La prise en charge des troubles sexuels se concentre sur des facteurs biologiques liés à l’érection, mais peu à ceux qui régulent la libido. D’après les résultats préliminaires d’une étude menée à l’Imperial College London (Royaume-Uni), une autre approche serait possible. Dans un article publié dans la revue Journal of clinical investigation, les chercheurs expliquent que la kisspeptine, un neuropeptide (molécule produite par les neurones), stimule l’activité dans des régions du cerveau liées à l’excitation et au désir sexuels.
L’équipe de scientifiques a conçu un essai en double aveugle, contrôlé par placebo, impliquant une trentaine d’hommes jeunes, en bonne santé et hétérosexuels. Après une injection de kisspeptine (ou de placebo pour le groupe test), leur activité cérébrale a été surveillée par IRM fonctionnelle alors qu’ils observaient des photos. Certaines représentaient des couples (dans des poses romantiques ou érotiques), d’autres des situations sexuellement neutres, ou encore des images négatives.
Une excitation ciblée
Les chercheurs ont remarqué une activité plus importante des zones liées à l’excitation sexuelle chez les sujets ayant reçu de la kisspeptine, au moment où ils visualisaient les photos de couples et les images érotiques. Pour les images neutres, les réactions étaient identiques à celles du groupe placebo. La molécule stimulerait donc le désir sexuel, mais uniquement dans des situations qui s’y prêtent.

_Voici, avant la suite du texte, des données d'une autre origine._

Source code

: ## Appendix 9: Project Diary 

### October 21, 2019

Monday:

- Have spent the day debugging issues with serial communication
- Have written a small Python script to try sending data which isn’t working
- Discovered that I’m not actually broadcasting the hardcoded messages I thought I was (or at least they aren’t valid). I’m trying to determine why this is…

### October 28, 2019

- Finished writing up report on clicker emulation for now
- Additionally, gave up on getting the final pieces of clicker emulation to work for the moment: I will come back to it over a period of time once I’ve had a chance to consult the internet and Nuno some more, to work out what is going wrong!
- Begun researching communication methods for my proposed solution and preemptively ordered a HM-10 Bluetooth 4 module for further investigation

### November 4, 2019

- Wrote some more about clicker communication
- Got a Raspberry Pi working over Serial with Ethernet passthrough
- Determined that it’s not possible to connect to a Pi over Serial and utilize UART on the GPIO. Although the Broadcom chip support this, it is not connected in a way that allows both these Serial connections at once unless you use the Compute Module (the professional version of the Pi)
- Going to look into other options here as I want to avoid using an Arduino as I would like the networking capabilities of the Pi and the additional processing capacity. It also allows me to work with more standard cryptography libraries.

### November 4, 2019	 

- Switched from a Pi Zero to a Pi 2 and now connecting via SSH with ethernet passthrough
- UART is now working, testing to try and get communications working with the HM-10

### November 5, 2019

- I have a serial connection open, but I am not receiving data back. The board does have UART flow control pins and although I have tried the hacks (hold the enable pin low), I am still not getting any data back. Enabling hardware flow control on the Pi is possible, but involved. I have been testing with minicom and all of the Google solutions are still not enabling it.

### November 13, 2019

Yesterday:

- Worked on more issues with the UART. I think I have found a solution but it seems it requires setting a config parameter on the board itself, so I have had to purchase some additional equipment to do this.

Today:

« Les premiers résultats sont prometteurs. Ils indiquent que la kisspeptine joue un rôle dans la stimulation de certaines émotions et réponses qui précèdent les relations sexuelles, et la reproduction, se réjouit le Pr Waljit Dhillo, endocrinologue au département de médecine de L’Imperial College London, et auteur principal de l’étude. Notre but est de déterminer si la kisspeptine peut devenir un traitement des troubles psychosexuels, et ainsi aider de nombreux couples qui peinent à concevoir. »
Dans un second temps, l'équipe du Pr Dhillo compte observer la réaction des femmes au neuropeptide dans un procédé expérimental similaire.
Une seconde puberté ?
Cette nouvelle fonction vient s’ajouter à ce que la médecine connaissait déjà de cette molécule, dont le nom n’a rien à voir avec la traduction de « bisou » en anglais (il vient de la dénomination du gène qui code sa production, KISS-1) et dont l'utilité est évaluée pour l'augmentation des chances de réussite de fécondation in vitro. Elle est impliquée dans la production de LH ou de testostérone, deux hormones sexuelles chez la femme et chez l’homme, mais surtout de gonadolibérine (GnRH), une hormone liée au déclenchement de la puberté.
L’aide à la conception annoncée par le Pr Dhillo, pourquoi pas. Mais au constat de succès commercial du Viagra et des autres stimulateurs érectiles, cette utilisation thérapeutique paraît marginale. Il s’agirait plutôt de rendre une vie sexuelle à un nombre important de couples en panne d’inspiration. Mais pas uniquement.
Une réaction a également surpris les chercheurs anglais. La kisspeptine semble aussi agir sur les mécanismes de régulation des émotions négatives. Face à des images qui les provoquaient, les sujets ayant reçu le neuropeptide ont montré une activité cérébrale plus importante dans les zones qui y sont liées. L’équipe souhaite donc maintenant aussi explorer ses effets antidépresseurs.